Fix ORTEP arc boundary: use ellipsoid silhouette normal condition instead of Pz=0

[Copilot]

Root cause

In _draw_principal_arcs the boundary between the solid (front) and absent (back) halves of each principal great-circle arc was determined by where the z-coordinate of the 3D point on the arc is zero (Pz = 0).

The correct ORTEP criterion is where the outward normal of the ellipsoid is perpendicular to the viewing direction, i.e. (U⁻¹P)_z = 0.

For a point P(t) = rᵢ·vᵢ·cos(t) + rⱼ·vⱼ·sin(t) lying on the ellipsoid surface:

(U⁻¹P)_z = (vᵢ[2] / rᵢ) · cos(t)  +  (vⱼ[2] / rⱼ) · sin(t)

Setting this to zero gives phi_n = atan2(vⱼ[2]·rᵢ, vᵢ[2]·rⱼ).

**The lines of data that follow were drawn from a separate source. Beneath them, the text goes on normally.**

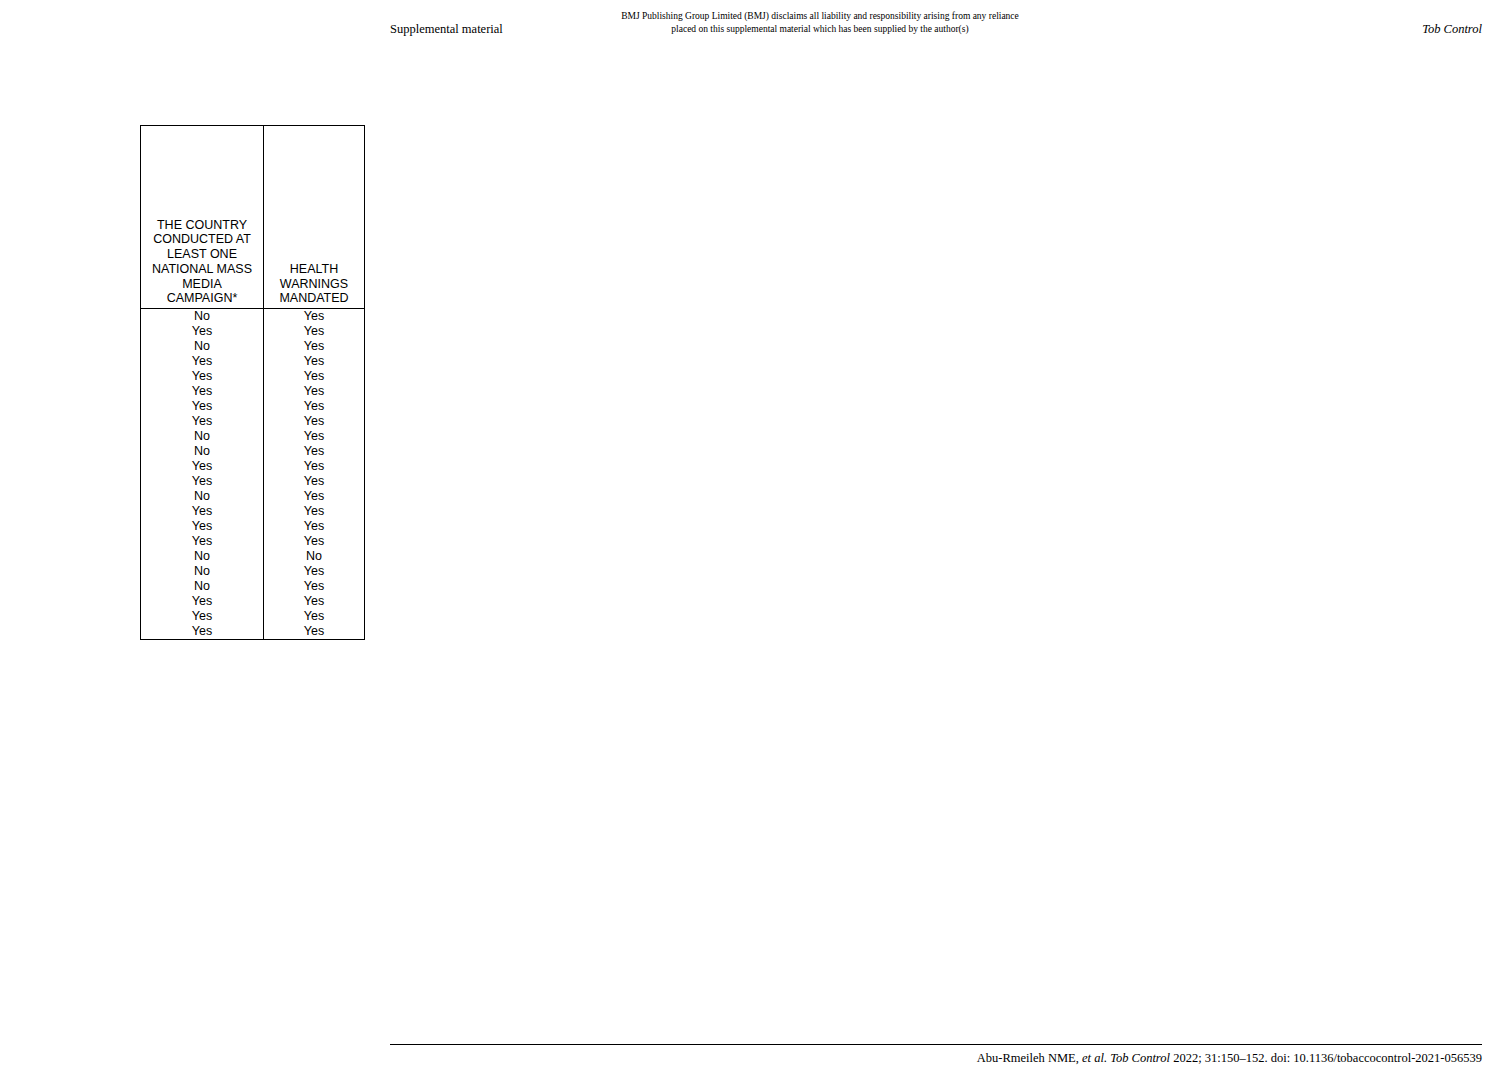Supplemental material
BMJ Publishing Group Limited (BMJ) disclaims all liability and responsibility arising from any reliance
placed on this supplemental material which has been supplied by the author(s)
Tob Control
| THE COUNTRY CONDUCTED AT LEAST ONE NATIONAL MASS MEDIA CAMPAIGN* | HEALTH WARNINGS MANDATED |
| --- | --- |
| No | Yes |
| Yes | Yes |
| No | Yes |
| Yes | Yes |
| Yes | Yes |
| Yes | Yes |
| Yes | Yes |
| Yes | Yes |
| No | Yes |
| No | Yes |
| Yes | Yes |
| Yes | Yes |
| No | Yes |
| Yes | Yes |
| Yes | Yes |
| Yes | Yes |
| No | No |
| No | Yes |
| No | Yes |
| Yes | Yes |
| Yes | Yes |
| Yes | Yes |
Abu-Rmeileh NME, et al. Tob Control 2022; 31:150–152. doi: 10.1136/tobaccocontrol-2021-056539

The old code computed phi_z = atan2(rⱼ·vⱼ[2], rᵢ·vᵢ[2]) — the roles of rᵢ and rⱼ are swapped compared to the correct formula.

Effect

Condition	Arc endpoints
Old (Pz = 0)	Fall inside the 2-D projected ellipse for anisotropic atoms
New (silhouette normal)	Land exactly on the projected ellipse boundary ✓

The two conditions are identical for isotropic ellipsoids (rᵢ = rⱼ), which is why only some ellipsoids showed the wrong curves.

Fix

A 2-line change in _draw_principal_arcs:

# Before
Az = ri_3d * vi2
Bz = rj_3d * vj2

# After – swap ri_3d ↔ rj_3d so the atan2 encodes (U⁻¹P)_z = 0
Az_n = vi2 * rj_3d
Bz_n = vj2 * ri_3d

Tests

192 tests pass (1 pre-existing failure due to missing PIL dependency, unrelated to this change).